══ DATASET RECORDS ══

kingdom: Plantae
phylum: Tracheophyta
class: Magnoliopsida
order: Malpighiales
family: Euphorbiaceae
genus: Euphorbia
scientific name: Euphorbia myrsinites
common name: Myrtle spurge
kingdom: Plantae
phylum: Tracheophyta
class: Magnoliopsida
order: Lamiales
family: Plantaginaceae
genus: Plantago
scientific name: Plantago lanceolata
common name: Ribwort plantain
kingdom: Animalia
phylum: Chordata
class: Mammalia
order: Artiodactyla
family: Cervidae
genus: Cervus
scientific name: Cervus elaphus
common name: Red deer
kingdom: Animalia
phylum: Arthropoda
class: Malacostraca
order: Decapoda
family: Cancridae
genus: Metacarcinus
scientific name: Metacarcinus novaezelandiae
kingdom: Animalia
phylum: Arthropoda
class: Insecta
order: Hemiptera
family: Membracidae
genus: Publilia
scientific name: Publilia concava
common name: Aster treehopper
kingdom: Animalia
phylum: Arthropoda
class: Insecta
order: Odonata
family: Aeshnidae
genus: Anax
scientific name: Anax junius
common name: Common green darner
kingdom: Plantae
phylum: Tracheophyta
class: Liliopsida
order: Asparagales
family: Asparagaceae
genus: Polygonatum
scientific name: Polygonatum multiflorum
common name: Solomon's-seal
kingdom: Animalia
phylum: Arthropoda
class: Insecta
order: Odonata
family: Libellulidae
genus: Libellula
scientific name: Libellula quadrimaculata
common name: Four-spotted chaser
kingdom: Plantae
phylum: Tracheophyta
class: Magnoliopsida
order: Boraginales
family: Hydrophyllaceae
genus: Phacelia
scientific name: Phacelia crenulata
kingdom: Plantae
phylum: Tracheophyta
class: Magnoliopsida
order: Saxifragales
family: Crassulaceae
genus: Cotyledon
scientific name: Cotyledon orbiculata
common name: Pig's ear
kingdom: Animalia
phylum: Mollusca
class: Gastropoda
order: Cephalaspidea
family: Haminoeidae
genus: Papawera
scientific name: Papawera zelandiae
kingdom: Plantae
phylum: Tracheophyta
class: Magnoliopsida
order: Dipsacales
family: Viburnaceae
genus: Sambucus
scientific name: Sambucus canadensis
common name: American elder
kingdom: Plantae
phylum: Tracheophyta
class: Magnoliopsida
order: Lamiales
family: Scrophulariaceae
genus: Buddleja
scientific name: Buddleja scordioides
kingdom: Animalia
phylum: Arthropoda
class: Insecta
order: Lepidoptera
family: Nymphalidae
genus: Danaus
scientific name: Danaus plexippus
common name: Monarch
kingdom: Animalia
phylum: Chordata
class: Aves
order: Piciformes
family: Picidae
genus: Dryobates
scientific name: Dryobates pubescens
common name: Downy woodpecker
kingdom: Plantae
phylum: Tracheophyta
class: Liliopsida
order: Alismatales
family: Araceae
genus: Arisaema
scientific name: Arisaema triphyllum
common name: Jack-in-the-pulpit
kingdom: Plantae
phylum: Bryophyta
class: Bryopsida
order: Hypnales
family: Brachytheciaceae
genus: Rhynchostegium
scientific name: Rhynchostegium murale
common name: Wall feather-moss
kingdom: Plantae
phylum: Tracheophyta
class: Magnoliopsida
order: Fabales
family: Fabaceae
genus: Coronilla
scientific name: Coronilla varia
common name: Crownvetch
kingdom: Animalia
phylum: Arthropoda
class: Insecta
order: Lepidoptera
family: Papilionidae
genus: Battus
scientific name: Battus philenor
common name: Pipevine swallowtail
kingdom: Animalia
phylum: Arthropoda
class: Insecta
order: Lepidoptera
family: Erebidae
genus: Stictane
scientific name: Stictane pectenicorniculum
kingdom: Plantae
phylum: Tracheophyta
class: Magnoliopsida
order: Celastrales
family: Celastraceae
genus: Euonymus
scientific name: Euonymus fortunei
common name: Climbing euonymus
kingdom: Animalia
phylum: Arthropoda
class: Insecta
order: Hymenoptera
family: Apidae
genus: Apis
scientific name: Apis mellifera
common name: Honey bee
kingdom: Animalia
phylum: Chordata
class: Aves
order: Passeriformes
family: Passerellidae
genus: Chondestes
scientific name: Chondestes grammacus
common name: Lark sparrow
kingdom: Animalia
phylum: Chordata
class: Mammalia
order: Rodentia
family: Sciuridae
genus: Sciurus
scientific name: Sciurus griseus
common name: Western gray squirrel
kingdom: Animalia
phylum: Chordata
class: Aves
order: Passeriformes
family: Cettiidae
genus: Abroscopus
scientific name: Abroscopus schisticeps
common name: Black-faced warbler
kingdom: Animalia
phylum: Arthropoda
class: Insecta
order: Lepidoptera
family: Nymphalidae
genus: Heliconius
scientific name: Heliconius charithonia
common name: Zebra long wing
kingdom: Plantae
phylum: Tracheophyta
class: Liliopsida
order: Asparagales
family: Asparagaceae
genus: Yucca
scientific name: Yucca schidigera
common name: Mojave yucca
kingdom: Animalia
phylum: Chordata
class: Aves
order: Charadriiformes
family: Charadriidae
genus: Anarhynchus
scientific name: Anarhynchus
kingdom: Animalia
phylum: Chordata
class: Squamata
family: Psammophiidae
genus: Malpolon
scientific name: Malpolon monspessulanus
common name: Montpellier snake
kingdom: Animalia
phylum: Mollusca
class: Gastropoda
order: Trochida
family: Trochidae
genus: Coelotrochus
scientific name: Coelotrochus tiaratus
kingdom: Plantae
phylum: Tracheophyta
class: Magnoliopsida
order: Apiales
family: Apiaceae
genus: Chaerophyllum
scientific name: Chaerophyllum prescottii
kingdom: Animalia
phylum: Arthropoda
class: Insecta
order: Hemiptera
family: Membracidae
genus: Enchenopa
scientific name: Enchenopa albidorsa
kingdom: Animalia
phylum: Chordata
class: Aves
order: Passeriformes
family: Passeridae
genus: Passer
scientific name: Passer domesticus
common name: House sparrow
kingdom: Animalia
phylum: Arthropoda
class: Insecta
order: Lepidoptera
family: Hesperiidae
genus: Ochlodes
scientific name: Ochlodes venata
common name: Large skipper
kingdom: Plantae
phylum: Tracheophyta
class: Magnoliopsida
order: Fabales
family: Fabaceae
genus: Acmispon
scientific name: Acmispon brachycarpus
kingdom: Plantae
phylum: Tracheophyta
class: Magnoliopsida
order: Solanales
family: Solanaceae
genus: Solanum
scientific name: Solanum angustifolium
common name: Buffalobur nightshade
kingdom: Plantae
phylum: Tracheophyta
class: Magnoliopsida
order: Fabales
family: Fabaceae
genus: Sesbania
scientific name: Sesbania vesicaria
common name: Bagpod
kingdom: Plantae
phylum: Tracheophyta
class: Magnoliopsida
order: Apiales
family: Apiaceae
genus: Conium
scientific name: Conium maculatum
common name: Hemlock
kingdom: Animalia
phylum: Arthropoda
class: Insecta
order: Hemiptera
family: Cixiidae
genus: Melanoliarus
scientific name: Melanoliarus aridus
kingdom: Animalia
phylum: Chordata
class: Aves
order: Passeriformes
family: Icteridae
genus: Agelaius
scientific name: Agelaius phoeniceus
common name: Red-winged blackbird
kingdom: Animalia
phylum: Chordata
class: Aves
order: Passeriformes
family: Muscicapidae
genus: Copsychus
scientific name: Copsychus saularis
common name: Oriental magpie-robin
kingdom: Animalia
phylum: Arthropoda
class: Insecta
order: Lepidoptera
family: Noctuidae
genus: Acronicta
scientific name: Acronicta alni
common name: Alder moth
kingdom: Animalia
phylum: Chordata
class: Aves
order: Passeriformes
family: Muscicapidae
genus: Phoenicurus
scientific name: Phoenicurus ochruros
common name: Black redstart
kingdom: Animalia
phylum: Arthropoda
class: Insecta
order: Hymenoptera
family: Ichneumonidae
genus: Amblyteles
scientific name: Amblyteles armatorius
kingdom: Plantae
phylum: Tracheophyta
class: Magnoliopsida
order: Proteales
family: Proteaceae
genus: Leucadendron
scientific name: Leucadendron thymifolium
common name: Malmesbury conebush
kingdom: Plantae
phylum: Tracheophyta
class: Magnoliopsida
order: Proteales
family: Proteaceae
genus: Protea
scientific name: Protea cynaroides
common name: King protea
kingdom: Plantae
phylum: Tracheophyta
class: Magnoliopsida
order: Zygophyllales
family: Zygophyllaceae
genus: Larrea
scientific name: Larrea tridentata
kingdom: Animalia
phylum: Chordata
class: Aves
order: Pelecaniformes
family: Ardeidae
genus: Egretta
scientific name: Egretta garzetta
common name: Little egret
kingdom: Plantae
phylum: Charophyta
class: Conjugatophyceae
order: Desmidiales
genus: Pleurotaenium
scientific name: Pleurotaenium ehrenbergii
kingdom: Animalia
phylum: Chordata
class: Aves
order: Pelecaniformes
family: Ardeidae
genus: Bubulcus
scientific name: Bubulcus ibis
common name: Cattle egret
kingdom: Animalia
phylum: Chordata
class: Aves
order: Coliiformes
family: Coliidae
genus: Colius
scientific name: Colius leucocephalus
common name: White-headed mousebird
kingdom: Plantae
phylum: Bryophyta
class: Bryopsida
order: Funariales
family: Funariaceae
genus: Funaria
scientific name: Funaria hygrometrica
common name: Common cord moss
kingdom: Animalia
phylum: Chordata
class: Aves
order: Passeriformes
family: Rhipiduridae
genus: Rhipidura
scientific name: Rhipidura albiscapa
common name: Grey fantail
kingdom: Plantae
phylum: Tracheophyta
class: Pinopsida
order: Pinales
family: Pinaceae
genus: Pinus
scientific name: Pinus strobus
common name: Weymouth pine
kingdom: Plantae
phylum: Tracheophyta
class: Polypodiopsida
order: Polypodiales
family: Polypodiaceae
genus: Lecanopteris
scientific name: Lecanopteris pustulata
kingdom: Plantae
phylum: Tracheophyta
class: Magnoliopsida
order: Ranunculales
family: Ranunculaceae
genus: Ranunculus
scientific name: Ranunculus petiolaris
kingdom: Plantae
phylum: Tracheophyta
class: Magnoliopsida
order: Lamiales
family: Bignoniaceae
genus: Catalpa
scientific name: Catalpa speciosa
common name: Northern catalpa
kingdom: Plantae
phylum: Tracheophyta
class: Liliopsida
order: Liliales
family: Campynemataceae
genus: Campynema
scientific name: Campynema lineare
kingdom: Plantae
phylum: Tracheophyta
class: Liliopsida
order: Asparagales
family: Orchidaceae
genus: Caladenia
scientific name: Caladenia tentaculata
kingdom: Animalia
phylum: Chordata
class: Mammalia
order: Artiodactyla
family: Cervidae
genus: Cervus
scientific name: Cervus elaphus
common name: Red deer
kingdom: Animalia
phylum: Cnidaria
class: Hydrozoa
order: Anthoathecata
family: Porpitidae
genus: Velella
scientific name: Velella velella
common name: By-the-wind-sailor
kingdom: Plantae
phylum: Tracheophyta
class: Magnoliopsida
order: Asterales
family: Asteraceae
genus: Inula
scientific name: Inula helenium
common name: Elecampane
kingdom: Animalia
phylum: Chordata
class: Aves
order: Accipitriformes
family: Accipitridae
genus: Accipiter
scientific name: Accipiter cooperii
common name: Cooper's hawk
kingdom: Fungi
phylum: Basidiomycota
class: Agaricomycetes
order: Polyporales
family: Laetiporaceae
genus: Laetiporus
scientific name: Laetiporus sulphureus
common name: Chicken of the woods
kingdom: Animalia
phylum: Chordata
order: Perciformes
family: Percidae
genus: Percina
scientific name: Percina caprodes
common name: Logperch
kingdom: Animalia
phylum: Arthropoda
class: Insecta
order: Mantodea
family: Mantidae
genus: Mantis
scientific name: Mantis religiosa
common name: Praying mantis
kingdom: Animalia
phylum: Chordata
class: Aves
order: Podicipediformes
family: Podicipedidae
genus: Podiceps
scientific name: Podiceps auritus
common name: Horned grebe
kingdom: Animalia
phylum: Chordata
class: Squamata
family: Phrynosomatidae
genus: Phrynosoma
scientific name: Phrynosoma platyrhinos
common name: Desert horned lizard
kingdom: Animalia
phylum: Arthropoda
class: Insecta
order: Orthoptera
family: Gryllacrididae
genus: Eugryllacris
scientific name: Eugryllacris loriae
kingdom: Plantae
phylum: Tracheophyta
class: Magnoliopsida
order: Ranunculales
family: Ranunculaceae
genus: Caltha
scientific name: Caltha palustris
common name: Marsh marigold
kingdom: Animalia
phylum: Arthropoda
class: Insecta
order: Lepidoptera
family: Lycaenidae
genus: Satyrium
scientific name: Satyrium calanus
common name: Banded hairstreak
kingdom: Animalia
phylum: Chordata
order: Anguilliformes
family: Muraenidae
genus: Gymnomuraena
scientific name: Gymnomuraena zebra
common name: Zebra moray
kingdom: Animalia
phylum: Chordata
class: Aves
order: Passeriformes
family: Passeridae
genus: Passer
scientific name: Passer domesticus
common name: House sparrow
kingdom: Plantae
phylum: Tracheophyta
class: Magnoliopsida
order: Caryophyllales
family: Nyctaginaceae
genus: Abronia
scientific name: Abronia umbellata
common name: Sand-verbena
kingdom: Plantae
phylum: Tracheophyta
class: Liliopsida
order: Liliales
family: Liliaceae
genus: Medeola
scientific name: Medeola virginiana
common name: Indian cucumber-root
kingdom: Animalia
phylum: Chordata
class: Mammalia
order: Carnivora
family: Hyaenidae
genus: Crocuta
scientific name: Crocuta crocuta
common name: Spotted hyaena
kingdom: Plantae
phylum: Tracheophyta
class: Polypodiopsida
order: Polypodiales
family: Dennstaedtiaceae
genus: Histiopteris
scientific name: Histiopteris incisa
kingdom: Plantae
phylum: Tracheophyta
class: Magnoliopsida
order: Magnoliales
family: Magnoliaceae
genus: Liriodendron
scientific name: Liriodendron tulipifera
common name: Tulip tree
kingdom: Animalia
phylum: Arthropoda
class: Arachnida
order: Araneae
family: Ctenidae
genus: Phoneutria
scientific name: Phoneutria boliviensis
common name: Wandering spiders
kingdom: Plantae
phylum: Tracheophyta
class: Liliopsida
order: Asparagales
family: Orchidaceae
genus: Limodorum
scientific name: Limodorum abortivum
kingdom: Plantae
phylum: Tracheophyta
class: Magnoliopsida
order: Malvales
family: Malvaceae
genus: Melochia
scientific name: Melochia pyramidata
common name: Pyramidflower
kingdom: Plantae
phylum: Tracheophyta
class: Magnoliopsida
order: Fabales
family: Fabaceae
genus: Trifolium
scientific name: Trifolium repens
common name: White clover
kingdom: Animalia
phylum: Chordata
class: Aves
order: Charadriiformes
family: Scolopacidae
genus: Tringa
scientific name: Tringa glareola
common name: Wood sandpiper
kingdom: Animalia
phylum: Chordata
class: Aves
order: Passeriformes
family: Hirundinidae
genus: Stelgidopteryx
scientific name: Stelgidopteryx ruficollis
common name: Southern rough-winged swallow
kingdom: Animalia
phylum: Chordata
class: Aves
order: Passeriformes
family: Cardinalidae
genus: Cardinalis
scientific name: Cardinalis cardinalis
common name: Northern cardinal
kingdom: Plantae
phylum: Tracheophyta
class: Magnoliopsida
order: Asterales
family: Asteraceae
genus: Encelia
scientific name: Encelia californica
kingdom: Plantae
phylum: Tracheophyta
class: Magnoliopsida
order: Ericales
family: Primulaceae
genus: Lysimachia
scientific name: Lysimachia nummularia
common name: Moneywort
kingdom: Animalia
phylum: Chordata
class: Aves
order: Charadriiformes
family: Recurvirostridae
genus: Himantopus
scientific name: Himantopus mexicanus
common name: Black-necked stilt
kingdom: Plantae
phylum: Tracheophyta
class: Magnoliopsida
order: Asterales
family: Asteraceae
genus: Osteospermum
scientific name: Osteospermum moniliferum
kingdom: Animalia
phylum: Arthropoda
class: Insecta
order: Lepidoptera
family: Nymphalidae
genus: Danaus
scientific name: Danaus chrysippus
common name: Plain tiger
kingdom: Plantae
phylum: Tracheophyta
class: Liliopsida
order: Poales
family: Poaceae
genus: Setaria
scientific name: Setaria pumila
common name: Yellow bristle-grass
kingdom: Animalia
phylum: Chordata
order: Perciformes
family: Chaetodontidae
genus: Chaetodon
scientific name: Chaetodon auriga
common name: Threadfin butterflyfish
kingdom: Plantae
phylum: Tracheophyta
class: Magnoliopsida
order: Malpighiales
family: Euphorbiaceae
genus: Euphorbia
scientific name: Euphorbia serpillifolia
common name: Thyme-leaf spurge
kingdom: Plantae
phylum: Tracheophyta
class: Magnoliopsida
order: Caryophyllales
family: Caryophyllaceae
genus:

═══

WORK TO BE COMPLETED: Give the part of the items that opens with the line containing "common name: Black redstart" and closes with the line containing "genus: Egretta", both lines included, as a JSON list of strings with one string per line and blank lines left out.

RESPONSE TO THE TASK:
[
  "common name: Black redstart",
  "kingdom: Animalia",
  "phylum: Arthropoda",
  "class: Insecta",
  "order: Hymenoptera",
  "family: Ichneumonidae",
  "genus: Amblyteles",
  "scientific name: Amblyteles armatorius",
  "kingdom: Plantae",
  "phylum: Tracheophyta",
  "class: Magnoliopsida",
  "order: Proteales",
  "family: Proteaceae",
  "genus: Leucadendron",
  "scientific name: Leucadendron thymifolium",
  "common name: Malmesbury conebush",
  "kingdom: Plantae",
  "phylum: Tracheophyta",
  "class: Magnoliopsida",
  "order: Proteales",
  "family: Proteaceae",
  "genus: Protea",
  "scientific name: Protea cynaroides",
  "common name: King protea",
  "kingdom: Plantae",
  "phylum: Tracheophyta",
  "class: Magnoliopsida",
  "order: Zygophyllales",
  "family: Zygophyllaceae",
  "genus: Larrea",
  "scientific name: Larrea tridentata",
  "kingdom: Animalia",
  "phylum: Chordata",
  "class: Aves",
  "order: Pelecaniformes",
  "family: Ardeidae",
  "genus: Egretta"
]